4. Aux termes de l'article 24 du décret 16 septembre 1985 relatif au régime particulier de certaines positions des fonctionnaires de l'Etat, à la mise à disposition, à l'intégration et à la cessation définitive de fonctions : " Il peut être mis fin au détachement avant le terme fixé par l'arrêté le prononçant soit à la demande de l'administration ou de l'organisme d'accueil, soit de l'administration d'origine. / Lorsqu'il est mis fin au détachement à la demande de l'administration ou de l'organisme d'accueil, le fonctionnaire continue, si son administration d'origine ne peut le réintégrer immédiatement, à être rémunéré par l'administration ou l'organisme d'accueil jusqu'à ce qu'il soit réintégré, à la première vacance, dans son administration d'origine. ". Il résulte de ces dispositions que l'administration d'origine, en tant qu'autorité investie du pouvoir de nomination, est seule compétente pour mettre fin au détachement avant le terme fixé. Saisie d'une demande en ce sens du fonctionnaire intéressé ou de l'administration ou de l'organisme d'accueil, elle est tenue d'y faire droit. Si elle ne peut le réintégrer immédiatement, le fonctionnaire continue à être rémunéré par l'administration ou l'organisme d'accueil jusqu'à ce qu'il soit réintégré, à la première vacance, si la demande de fin de détachement émanait de cet administration ou organisme d'accueil.

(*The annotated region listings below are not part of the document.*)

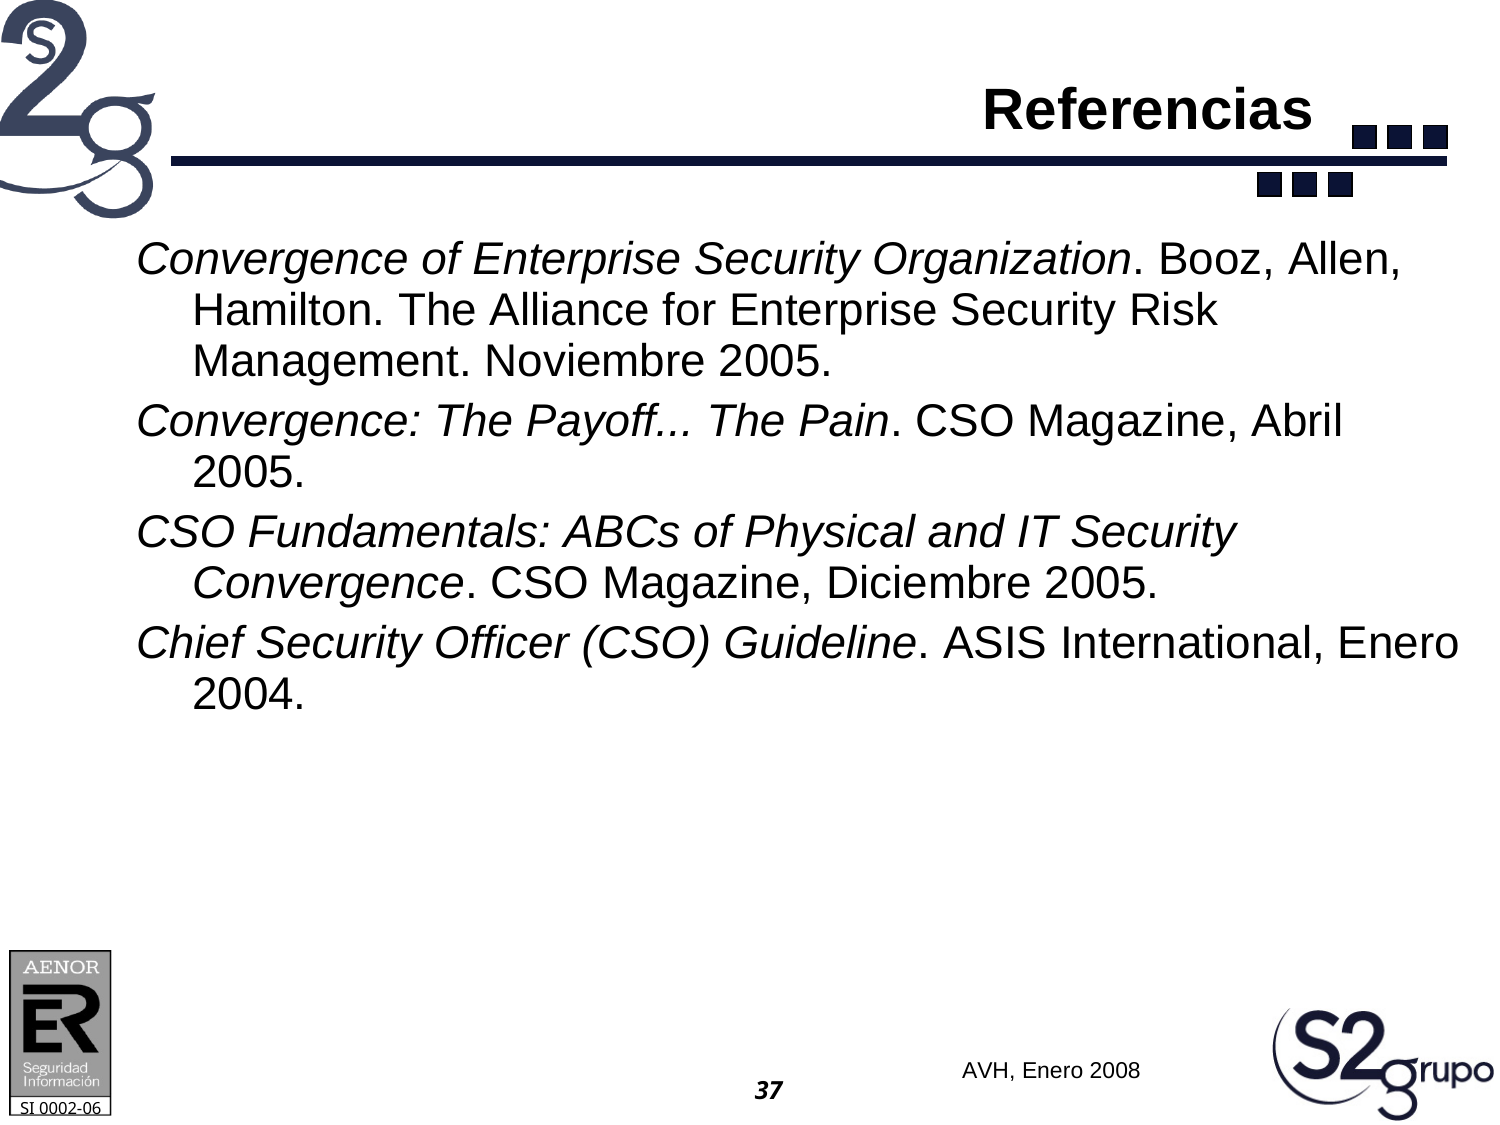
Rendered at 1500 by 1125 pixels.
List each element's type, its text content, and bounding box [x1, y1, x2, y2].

picture [0, 0, 158, 220]
picture [9, 950, 112, 1116]
text_box AVH, Enero 2008 [947, 1049, 1156, 1091]
list Convergence of Enterprise Security Organization. Booz, Allen, Hamilton. The Alliance for Enterprise Security Risk Management. Noviembre 2005. Convergence: The Payoff... The Pain. CSO Magazine, Abril 2005. CSO Fundamentals: ABCs of Physical and IT Security Convergence. CSO Magazine, Diciembre 2005. Chief Security Officer (CSO) Guideline. ASIS International, Enero 2004. [120, 177, 1477, 929]
picture [1272, 1008, 1494, 1121]
title Referencias [183, 30, 1329, 149]
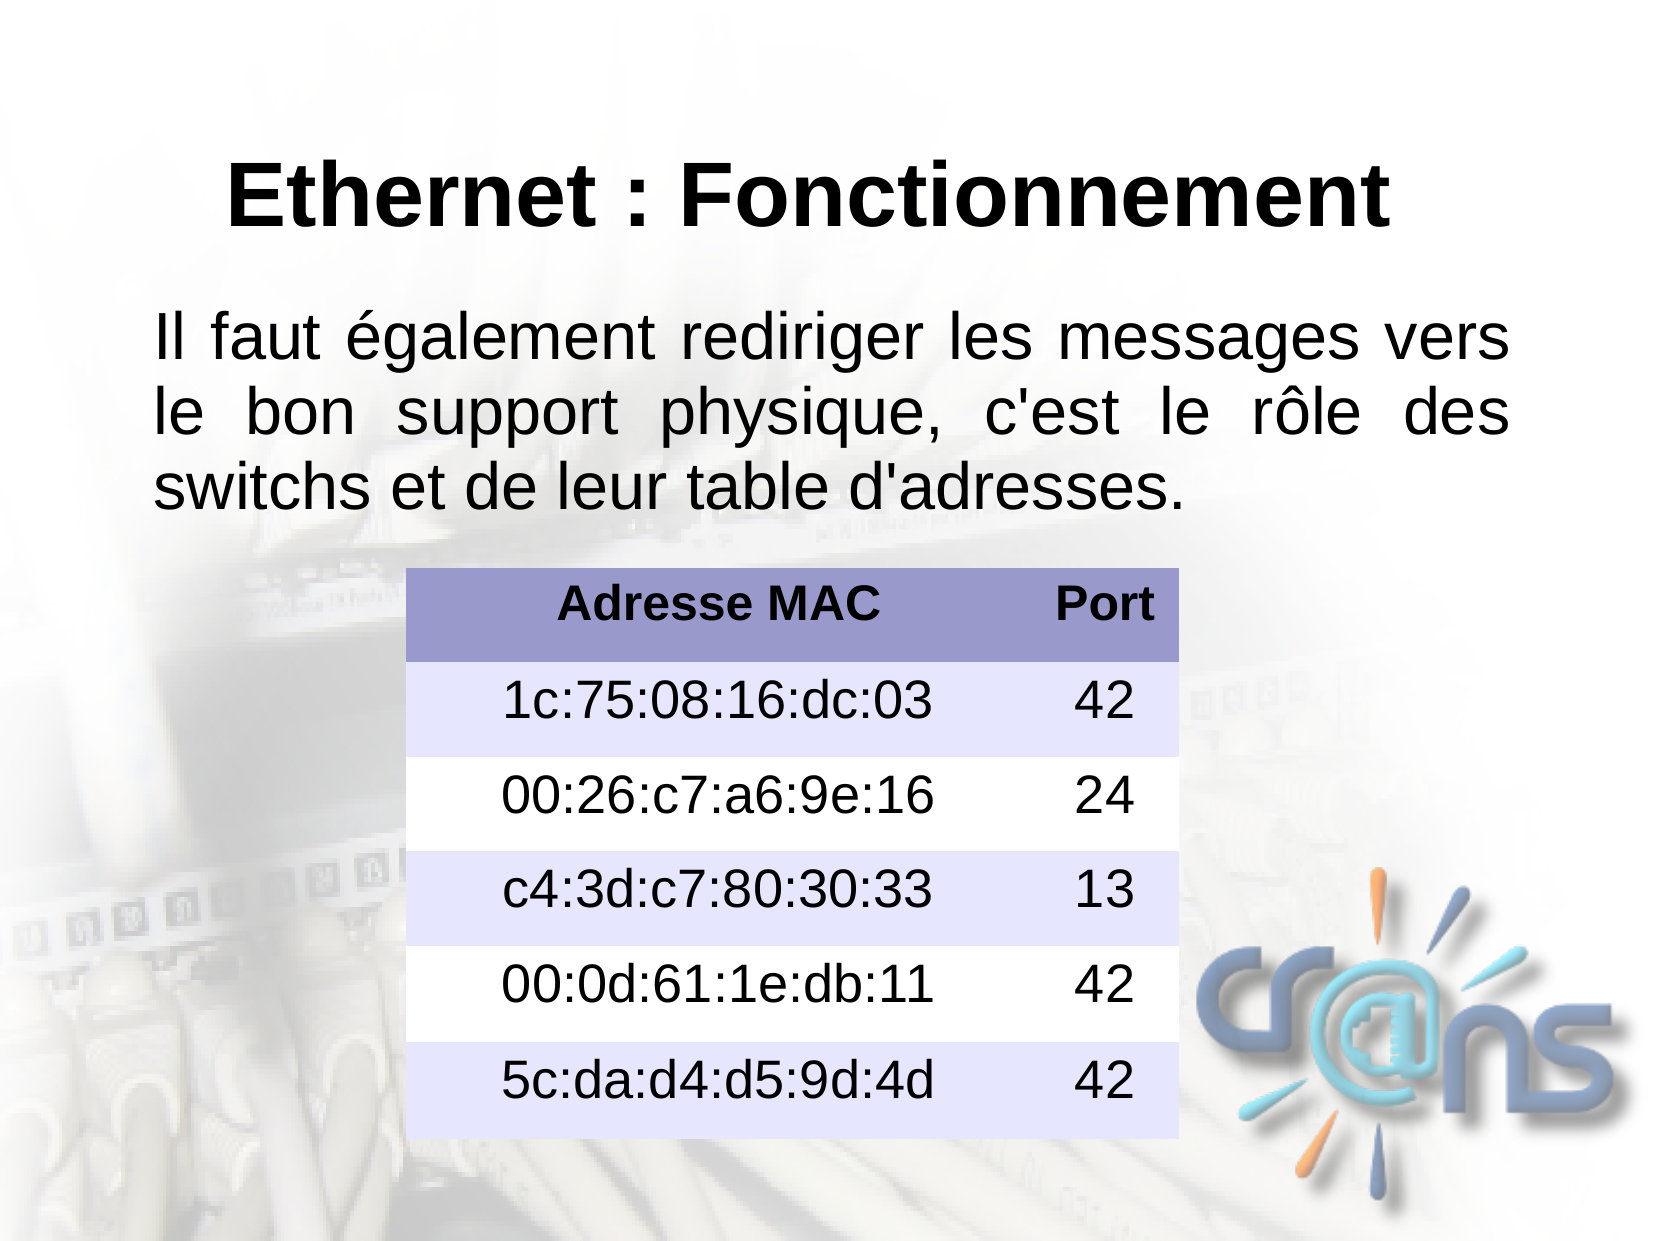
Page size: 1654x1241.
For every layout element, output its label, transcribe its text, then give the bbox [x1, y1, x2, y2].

table_cell 00:0d:61:1e:db:11 [406, 946, 1031, 1042]
table_cell 42 [1031, 662, 1179, 757]
table_cell 42 [1031, 1042, 1179, 1139]
table_header Adresse MAC [406, 568, 1031, 662]
table_cell 42 [1031, 946, 1179, 1042]
table_cell 5c:da:d4:d5:9d:4d [406, 1042, 1031, 1139]
table_cell c4:3d:c7:80:30:33 [406, 851, 1031, 946]
table_cell 13 [1031, 851, 1179, 946]
table_header Port [1031, 568, 1179, 662]
table_cell 00:26:c7:a6:9e:16 [406, 757, 1031, 851]
table_cell 24 [1031, 757, 1179, 851]
subtitle Il faut également rediriger les messages vers le bon support physique, c'est le rôle des switchs et de leur table d'adresses. [153, 284, 1512, 539]
table_cell 1c:75:08:16:dc:03 [406, 662, 1031, 757]
picture [0, 0, 1654, 1241]
title Ethernet : Fonctionnement [82, 90, 1536, 298]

5. Il résulte des dispositions précitées, que la région Ile-de-France est tenue de rémunérer Mme A dont il n'a pas été mis fin au détachement par son administration d'origine, alors même que cette dernière était tenue de faire droit à la demande en ce sens de la région Ile-de-France. Dès lors, la région Ile-de-France est tenue de rémunérer Mme A en tous les cas jusqu'à ce que soit prononcé la fin de son détachement et le cas échéant jusqu'à sa réintégration à la première vacance dans son corps d'origine. Par conséquent, Mme A n'est pas fondée à soutenir que la décision de ne pas la réintégrer dans son corps d'origine la place dans une situation financière telle qu'elle caractérise une situation d'urgence au sens de l'article L. 521-1 du code de justice administrative. Il s'ensuit que sans qu'il soit besoin de se prononcer sur l'existence d'un doute sérieux quant à la légalité des décisions attaquées, la requête de Mme A doit être rejetée en toutes ses conclusions.
O R D O N N E
Article 1er : La requête de Mme A est rejetée.
Article 2 : La présente ordonnance sera notifiée à Mme B A, à la région Ile-de-France et à la ministre du travail, de la santé et des solidarités.
Fait à Paris, le 16 juillet 2024.
Le juge des référés,
F. Ho Si Fat
La République mande et ordonne à la ministre du travail, de la santé et des solidarités, en ce qui la concerne et à tous commissaires de justice à ce requis en ce qui concerne les voies de droit commun contre les parties privées, de pourvoir à l'exécution de la présente décision.